Las sirenas eran unas ninfas marinas
que, en la mitología, atraían con sus cantos dulces e insinuantes a los marinos
hacia los escollos de la costa, donde, tras hacerles naufragar, los devoraban,
no dejando de ellos más que los huesos amontonados.
Advertido
por la diosa Circe de lo peligroso que era el canto de las sirenas, Ulises
ordeno taponar con cera los oídos de sus remeros y se hizo atar al mástil del
navío. Si por el hechizo musical pedía que lo liberasen, debían apretar aun más
fuerte sus ataduras. Gracias a esta estratagema Ulises fue el único ser humano
que oyó el canto y sobrevivió a las sirenas, que devoraban a los incautos que se
dejaban seducir.

▸ TAREA ASIGNADA
Devuelve, copiado literalmente, el tramo del texto sobre las sirenas comprendido desde "Las sirenas eran" hasta "los huesos amontonados.".

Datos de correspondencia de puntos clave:
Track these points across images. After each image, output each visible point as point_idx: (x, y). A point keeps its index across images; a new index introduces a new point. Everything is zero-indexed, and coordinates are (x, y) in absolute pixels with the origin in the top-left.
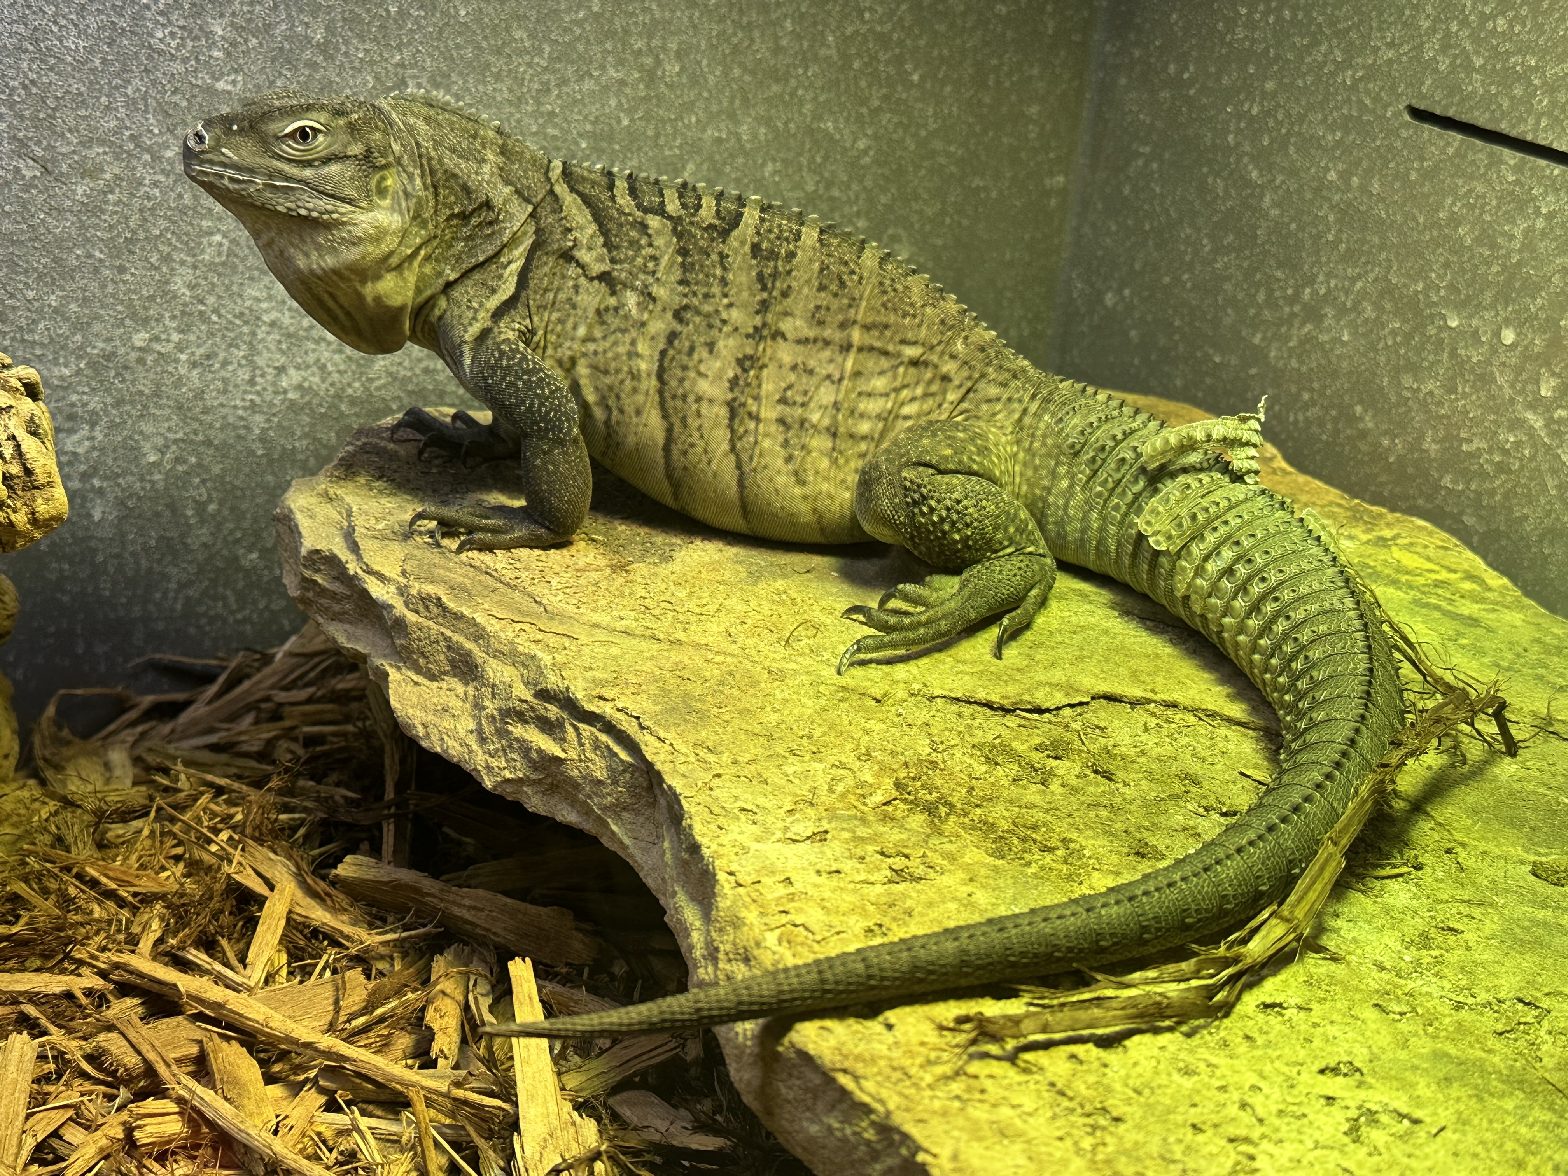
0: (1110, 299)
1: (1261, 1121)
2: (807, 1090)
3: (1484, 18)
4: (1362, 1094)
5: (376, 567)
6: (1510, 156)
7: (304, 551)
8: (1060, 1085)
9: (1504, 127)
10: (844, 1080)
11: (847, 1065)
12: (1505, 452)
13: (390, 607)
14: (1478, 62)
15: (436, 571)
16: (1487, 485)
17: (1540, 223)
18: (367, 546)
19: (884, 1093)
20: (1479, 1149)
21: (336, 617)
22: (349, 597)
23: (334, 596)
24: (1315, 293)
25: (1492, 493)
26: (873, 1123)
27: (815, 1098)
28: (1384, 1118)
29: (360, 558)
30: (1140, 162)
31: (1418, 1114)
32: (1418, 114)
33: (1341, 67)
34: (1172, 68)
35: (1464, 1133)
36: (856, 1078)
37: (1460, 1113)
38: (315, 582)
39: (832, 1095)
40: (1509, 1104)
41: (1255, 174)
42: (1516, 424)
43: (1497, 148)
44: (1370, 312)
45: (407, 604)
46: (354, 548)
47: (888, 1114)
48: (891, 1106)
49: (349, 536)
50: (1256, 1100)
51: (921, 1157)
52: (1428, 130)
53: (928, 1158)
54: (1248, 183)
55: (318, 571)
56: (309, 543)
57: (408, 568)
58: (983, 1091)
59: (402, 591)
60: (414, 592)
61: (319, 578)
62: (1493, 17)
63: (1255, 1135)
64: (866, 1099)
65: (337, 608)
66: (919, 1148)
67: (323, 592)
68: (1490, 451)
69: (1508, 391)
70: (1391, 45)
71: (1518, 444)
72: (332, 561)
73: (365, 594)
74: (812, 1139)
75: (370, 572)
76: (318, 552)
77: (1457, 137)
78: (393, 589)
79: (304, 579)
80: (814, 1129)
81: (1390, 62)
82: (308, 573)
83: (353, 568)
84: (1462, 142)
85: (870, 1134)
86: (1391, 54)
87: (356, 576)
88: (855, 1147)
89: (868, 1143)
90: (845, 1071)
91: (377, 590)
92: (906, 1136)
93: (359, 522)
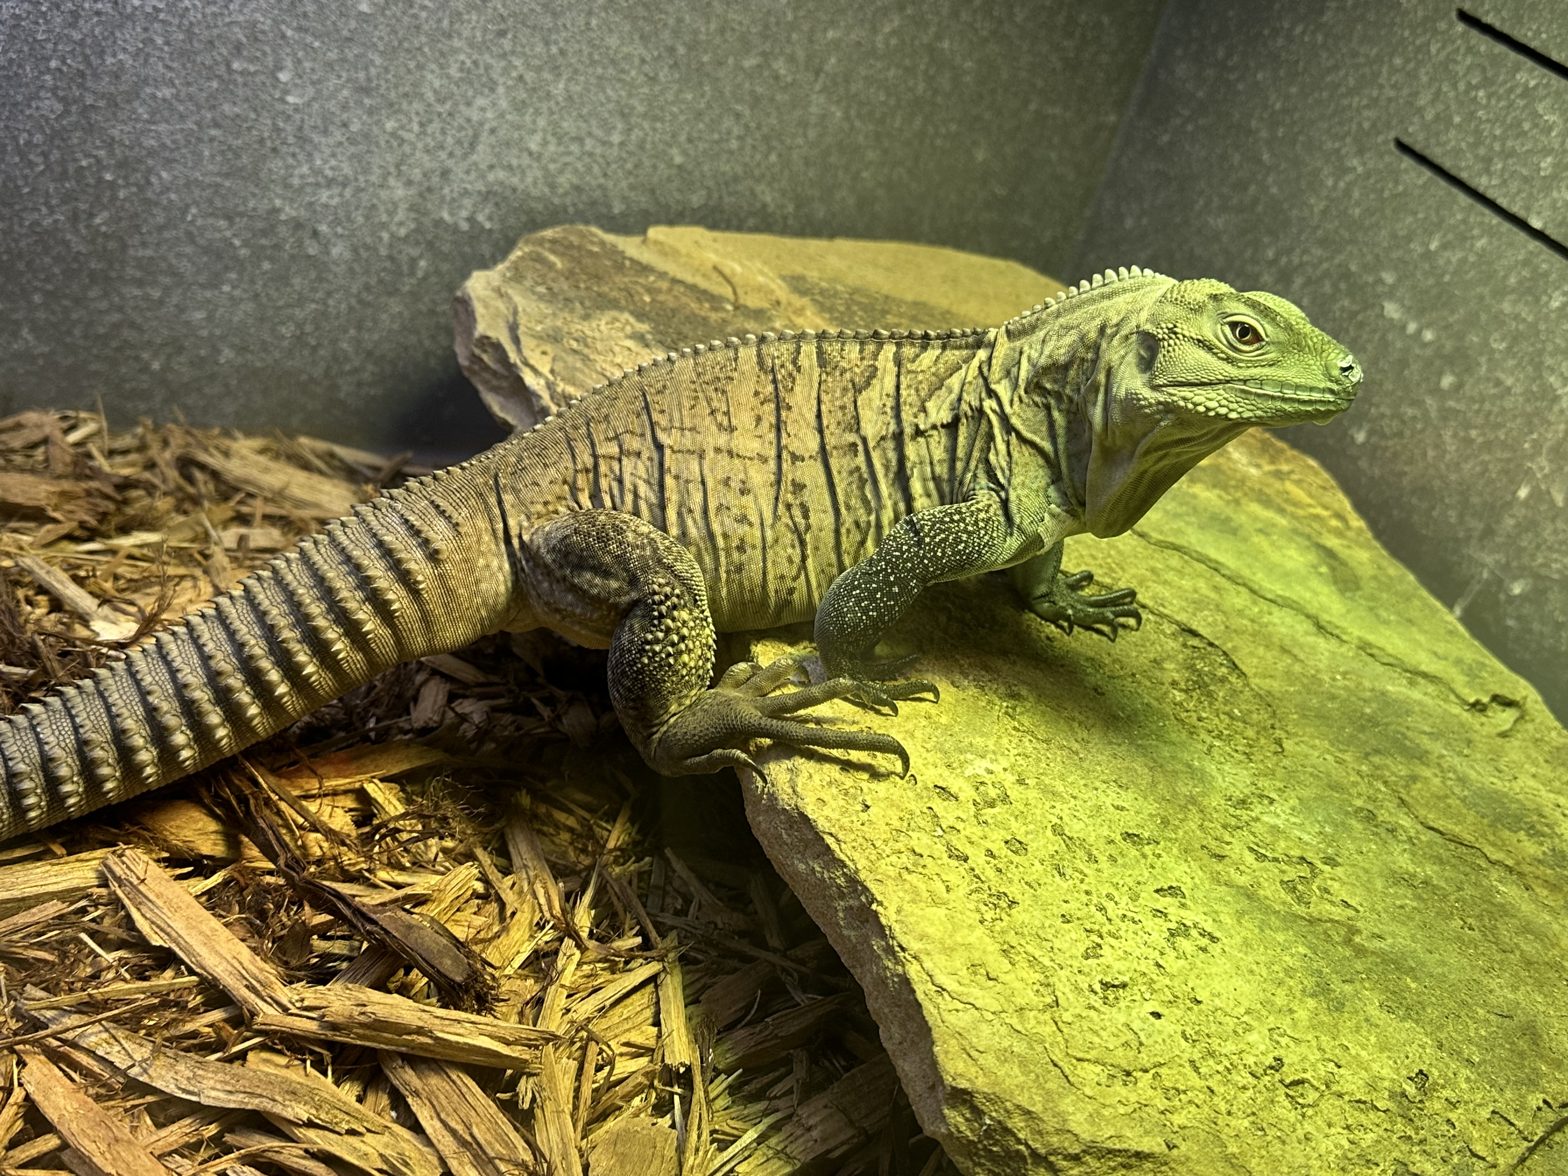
0: (1129, 223)
1: (1109, 920)
2: (801, 841)
3: (1470, 87)
4: (1183, 913)
5: (532, 362)
6: (1464, 199)
7: (477, 334)
8: (977, 872)
9: (1464, 175)
10: (829, 840)
11: (833, 831)
12: (1404, 422)
13: (539, 397)
14: (1457, 119)
15: (579, 375)
16: (1383, 443)
17: (1472, 258)
18: (526, 342)
19: (856, 856)
20: (1254, 967)
21: (495, 390)
22: (506, 378)
23: (495, 373)
24: (1290, 262)
25: (1386, 448)
26: (844, 874)
27: (806, 847)
28: (1194, 933)
29: (519, 350)
30: (1178, 121)
31: (1217, 934)
32: (1403, 147)
33: (1350, 93)
34: (1221, 54)
35: (1246, 954)
36: (838, 841)
37: (1245, 938)
38: (481, 360)
39: (818, 848)
40: (1280, 937)
41: (1266, 157)
42: (1417, 403)
43: (1455, 191)
44: (1327, 288)
45: (552, 398)
46: (516, 341)
47: (857, 871)
48: (860, 867)
49: (513, 329)
50: (1109, 905)
51: (874, 907)
52: (1407, 162)
53: (880, 909)
54: (1259, 162)
55: (485, 351)
56: (481, 329)
57: (556, 368)
58: (924, 866)
59: (550, 386)
60: (559, 390)
61: (485, 357)
62: (1477, 88)
63: (1104, 930)
64: (843, 857)
65: (495, 382)
66: (874, 900)
67: (487, 368)
68: (1392, 417)
69: (1416, 377)
70: (1394, 86)
71: (1414, 418)
72: (498, 347)
73: (520, 380)
74: (798, 873)
75: (526, 364)
76: (488, 338)
77: (1427, 174)
78: (542, 382)
79: (473, 355)
80: (802, 867)
81: (1390, 100)
82: (477, 351)
83: (513, 357)
84: (1430, 179)
85: (841, 881)
86: (1392, 93)
87: (514, 365)
88: (829, 887)
89: (839, 887)
90: (831, 834)
91: (529, 379)
92: (866, 889)
93: (522, 320)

▸ RESPUESTA ESCRITA
Las sirenas eran unas ninfas marinas
que, en la mitología, atraían con sus cantos dulces e insinuantes a los marinos
hacia los escollos de la costa, donde, tras hacerles naufragar, los devoraban,
no dejando de ellos más que los huesos amontonados.